Chapman Tripp has announced that construction law expert Hamish Bolland has joined the firm from Allen & Overy’s projects team in Dubai where he spent almost six years advising on large scale projects in the Middle East.
Bolland, a senior associate, joined the firm’s construction & major projects team this week. His appointment helps the firm build on its global construction expertise.
The Christchurch-born lawyer says it’s an exciting time to come back to New Zealand and be involved in the industry while the country is “on the brink” of its largest construction boom in 40 years.
“I think to a large extent the boom is being driven by the Christchurch rebuild,” he tells NZ Lawyer
. “Then on the residential side there is a need for housing in cities like Auckland, and depending on which political party is in power there are also a number of infrastructure PPPs in the pipeline…it’s going to keep the lawyers busy.”
Bolland made the decision to move back to New Zealand after a six year stint in the Middle East for a number of reasons, including the birth of his son and a desire to raise him and put him through school here.
“As much as I enjoyed my experience in the Middle East, we decided to take the next step both in terms of career and family back in New Zealand,” he says.
This happily coincided with a very interesting time in the New Zealand construction market.
In terms of potential future challenges in the industry, it will be interesting to see how larger law firms compete for the multitude of PPP construction projects and the effect that will have on fees, Bolland says.
He’s unsure whether longstanding relationships some firms have with the government in regards to infrastructure projects will overpower the highly competitive market.
“Obviously resources are another challenge – are there enough people in the market with the expertise to actually do the work?
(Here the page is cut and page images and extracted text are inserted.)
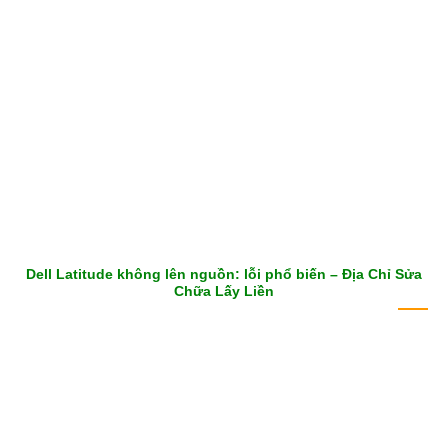
Dell Latitude không lên nguồn: lỗi phổ biến – Địa Chỉ Sửa
Chữa Lấy Liền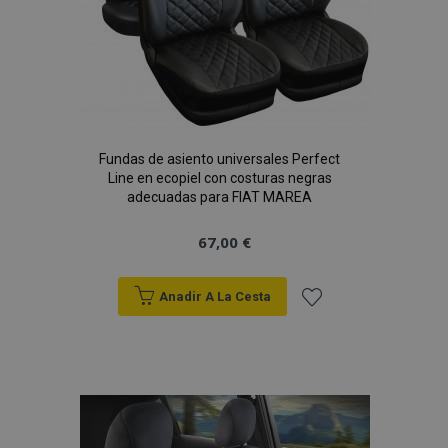
PHPSESSID
59 
PHP.net
49 s
.vtvauto.es
Política de Privacidad de Google
Fundas de asiento universales Perfect
Line en ecopiel con costuras negras
adecuadas para FIAT MAREA
67,00 €
Anadir A La Cesta
Añadir
a la
Lista
X-Magento-Vary
59 
Adobe Inc.
58 s
www.vtvauto.es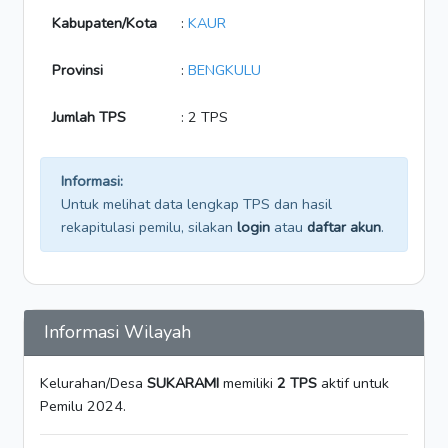
Kabupaten/Kota
:
KAUR
Provinsi
:
BENGKULU
Jumlah TPS
: 2 TPS
Informasi:
Untuk melihat data lengkap TPS dan hasil
rekapitulasi pemilu, silakan
login
atau
daftar akun
.
Informasi Wilayah
Kelurahan/Desa
SUKARAMI
memiliki
2 TPS
aktif untuk
Pemilu 2024.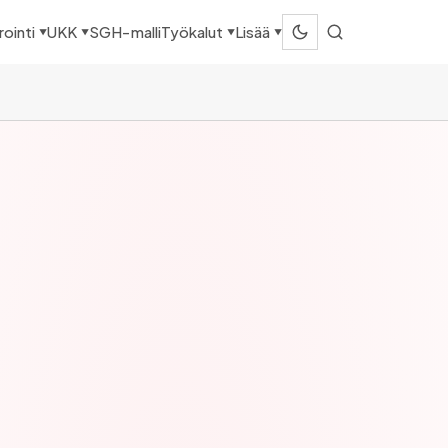
SGH-malli
ointi
UKK
Työkalut
Lisää
▼
▼
▼
▼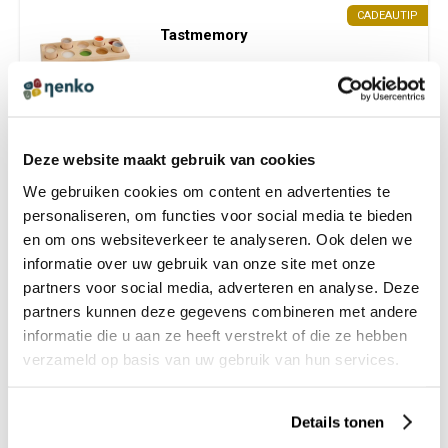
CADEAUTIP
Tastmemory
€ 22,99 incl. BTW
€ 19,00 excl. BTW
Deze website maakt gebruik van cookies
We gebruiken cookies om content en advertenties te
personaliseren, om functies voor social media te bieden
en om ons websiteverkeer te analyseren. Ook delen we
Tactiele schijfjes
informatie over uw gebruik van onze site met onze
€ 36,99 incl. BTW
partners voor social media, adverteren en analyse. Deze
€ 30,57 excl. BTW
partners kunnen deze gegevens combineren met andere
informatie die u aan ze heeft verstrekt of die ze hebben
verzameld op basis van uw gebruik van hun services.
Details tonen
Tactiel vormen spel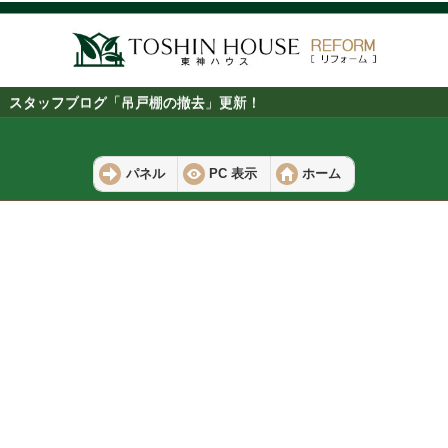
スタッフブログ「吊戸棚の撤去」更新！
パネル
PC 表示
ホーム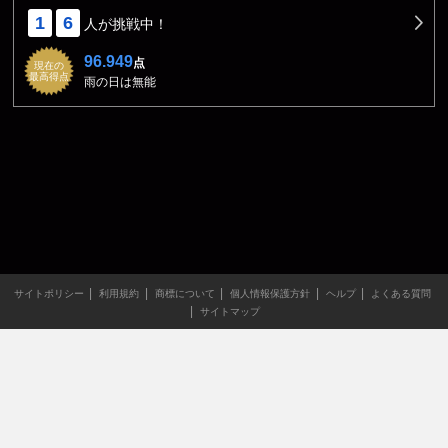
1
6
人が挑戦中！
96.949
点
現在の
最高得点
雨の日は無能
サイトポリシー
利用規約
商標について
個人情報保護方針
ヘルプ
よくある質問
サイトマップ
当サイトのすべての文章や画像などの無断転載・引用を禁じま
す。
Copyright XING INC.All Rights Reserved.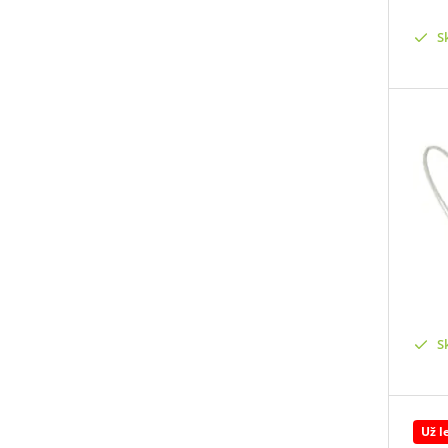
S
S
Už l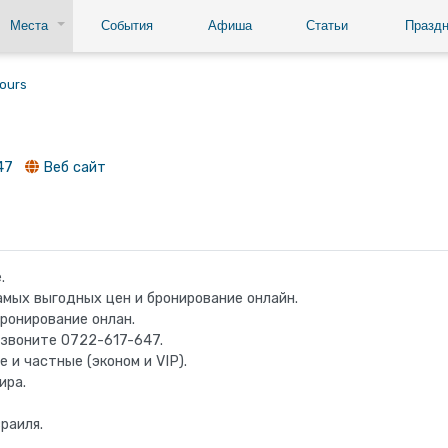
Места
События
Афиша
Статьи
Праздн
Tours
47
Веб сайт
.
амых выгодных цен и бронирование онлайн.
бронирование онлан.
 звоните 0722-617-647.
 и частные (эконом и VIP).
ира.
раиля.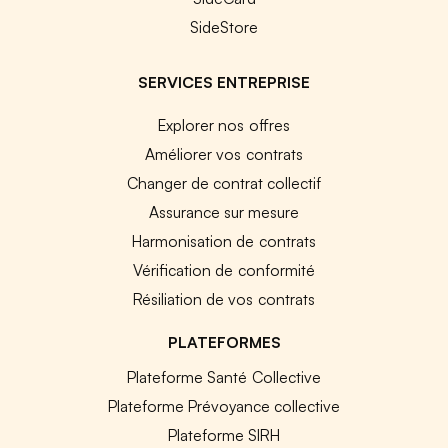
SideStore
SERVICES ENTREPRISE
Explorer nos offres
Améliorer vos contrats
Changer de contrat collectif
Assurance sur mesure
Harmonisation de contrats
Vérification de conformité
Résiliation de vos contrats
PLATEFORMES
Plateforme Santé Collective
Plateforme Prévoyance collective
Plateforme SIRH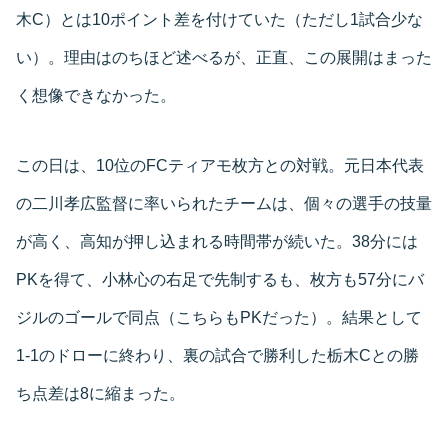
木C）とは10ポイント差を付けていた（ただし1試合少な
い）。理由はのちほど述べるが、正直、この展開はまった
く想像できなかった。
この日は、10位のFCティアモ枚方との対戦。元日本代表
の二川孝広監督に率いられたチームは、個々の選手の技量
が高く、高知が押し込まれる時間帯が続いた。38分には
PKを得て、小林心の右足で先制するも、枚方も57分にバ
ジルのゴールで同点（こちらもPKだった）。結果として
1-1のドローに終わり、裏の試合で勝利した栃木Cとの勝
ち点差は8に縮まった。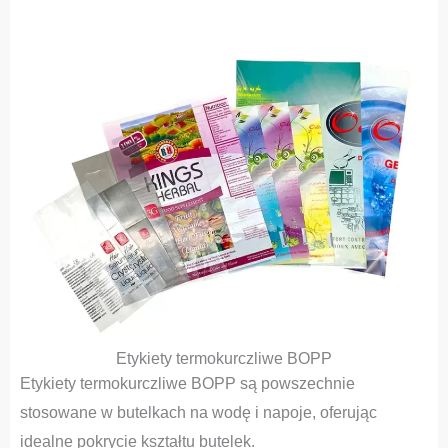
Etykiety termokurczliwe BOPP
Etykiety termokurczliwe BOPP są powszechnie
stosowane w butelkach na wodę i napoje, oferując
idealne pokrycie kształtu butelek.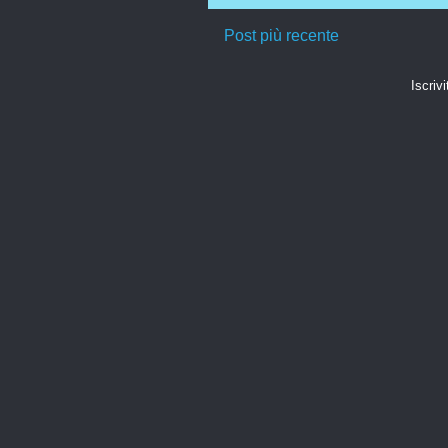
Post più recente
Iscrivi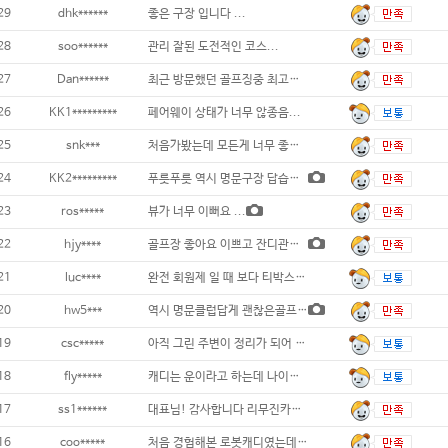
29
dhk******
좋은 구장 입니다 ...
28
soo******
관리 잘된 도전적인 코스...
27
Dan******
최근 방문했던 골프징중 최고네요. 9홀 2인
26
KK1*********
페어웨이 상태가 너무 않종음...
25
snk***
처음가봤는데 모든게 너무 좋아요. ...
24
KK2*********
푸릇푸릇 역시 명문구장 답습니다.케디분들도
23
ros*****
뷰가 너무 이뻐요 ...
22
hjy****
골프장 좋아요 이쁘고 잔디관리 잘되있어요..
21
luc****
완전 회원제 일 때 보다 티박스, 페
20
hw5***
역시 명문클럽답게 괜찮은골프장입니다...
19
csc*****
아직 그린 주변이 정리가 되어 있지 않아요.
18
fly*****
캐디는 운이라고 하는데 나이는 있지만 요령
17
ss1******
대표님! 감사합니다 리무진카트...
16
coo*****
처음 경험해본 로봇캐디였는데 사용하는데 불편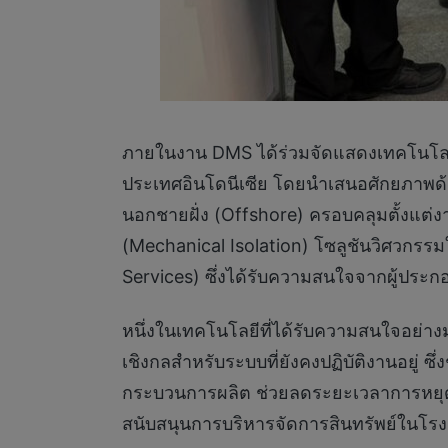
ภายในงาน DMS ได้ร่วมจัดแสดงเทคโนโลย
ประเทศอินโดนีเซีย โดยนำเสนอศักยภาพด
นอกชายฝั่ง (Offshore) ครอบคลุมตั้งแต่ง
(Mechanical Isolation) โซลูชันวิศวกรร
Services) ซึ่งได้รับความสนใจจากผู้ประ
หนึ่งในเทคโนโลยีที่ได้รับความสนใจอย่าง
เชิงกลสำหรับระบบที่ยังคงปฏิบัติงานอยู่ ซ
กระบวนการผลิต ช่วยลดระยะเวลาการหยุดเ
สนับสนุนการบริหารจัดการสินทรัพย์ในโรง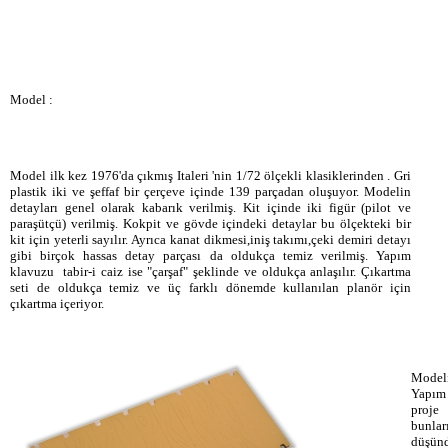
Model :
Model ilk kez 1976'da çıkmış Italeri 'nin 1/72 ölçekli klasiklerinden . Gri
plastik iki ve şeffaf bir çerçeve içinde 139 parçadan oluşuyor. Modelin
detayları genel olarak kabarık verilmiş. Kit içinde iki figür (pilot ve
paraşütçü) verilmiş. Kokpit ve gövde içindeki detaylar bu ölçekteki bir
kit için yeterli sayılır. Ayrıca kanat dikmesi,iniş takımı,çeki demiri detayı
gibi birçok hassas detay parçası da oldukça temiz verilmiş. Yapım
klavuzu tabir-i caiz ise "çarşaf" şeklinde ve oldukça anlaşılır. Çıkartma
seti de oldukça temiz ve üç farklı dönemde kullanılan planör için
çıkartma içeriyor.
Modeli
Yapım 
proje
bunla
düşünd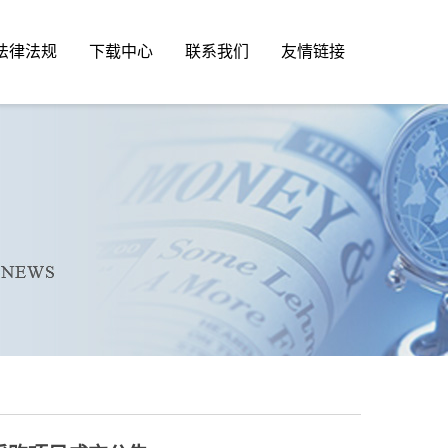
法律法规
下载中心
联系我们
友情链接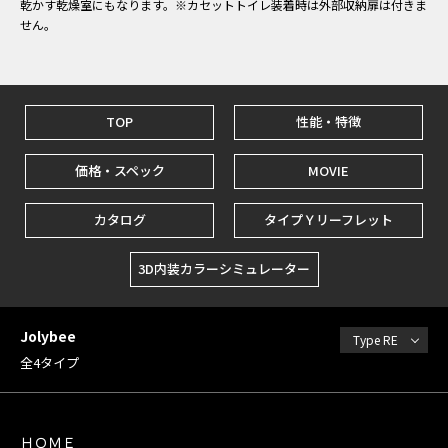
乾かす乾燥室にもなります。※カセットトイレ装着時は外部収納扉は付きま
せん。
TOP
性能・特徴
価格・スペック
MOVIE
カタログ
タイプＹリーフレット
3D内装カラーシミュレーター
Jolybee
Type RE
全4タイプ
ＨＯＭＥ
I think that’s why firms are looking overseas to try and recruit people back.”
This can be tricky, says Bolland, because if the candidate doesn't already have a reason to return, the low wage market means a move often doesn’t make sense financially.
He says that joining Chapman Tripp
was an attractive offering due to the firm's success, not only in construction and major projects, but across the board.
He also connected well with the firm’s head of construction & major projects Brian Clayton, who has spent time in Dubai and has an oil and gas background. Bolland was interested to learn how Clayton had returned and applied his skillset here.
And although Dubai was Bolland's home while abroad, 95% of his work was actually carried out in Saudi Arabia, with the remainder in Oman.
Now dry in oil, Dubai simply provided a nice base for him and his family thanks to the developed infrastructure, good schooling and tourist-friendly culture.
This is not the case in Saudi Arabia, he says.
“The real challenge facing the GCC (Gulf Corporation Council) now will be using the oil revenue to develop the infrastructure of these countries. In recent years, the focus has been on downstream oil and gas projects - mostly refineries and petrochemical production facilities," he says. “However, more recently there has been a growing trend towards social infrastructure such as school, hospitals and public transport PPPs. It continues to be an exciting time for project lawyers in the Middle East.”
Bolland’s recent experience in the Middle East includes:
- Acting for the project company procuring a US$6-7b oil refinery in Duqm, Sultanate of Oman
- Acting for the commercial lenders and ECAs to a USD4-5b phosphate mine and downstream petrochemical complex in northern Saudi Arabia
- Acting for the project company procuring a US$800m integrated caustic soda and ethylene dichloride petrochemical complex in Jubail, Saudi Arabia, and
- Acting for the commercial lenders and ECAs to a 190,000m³/day independent water project in Al Ghubrah, Sultanate of Oman.
“I’m looking forward to applying the skills I’ve gained internationally to the variety of projects I’ll be working on here,” he says.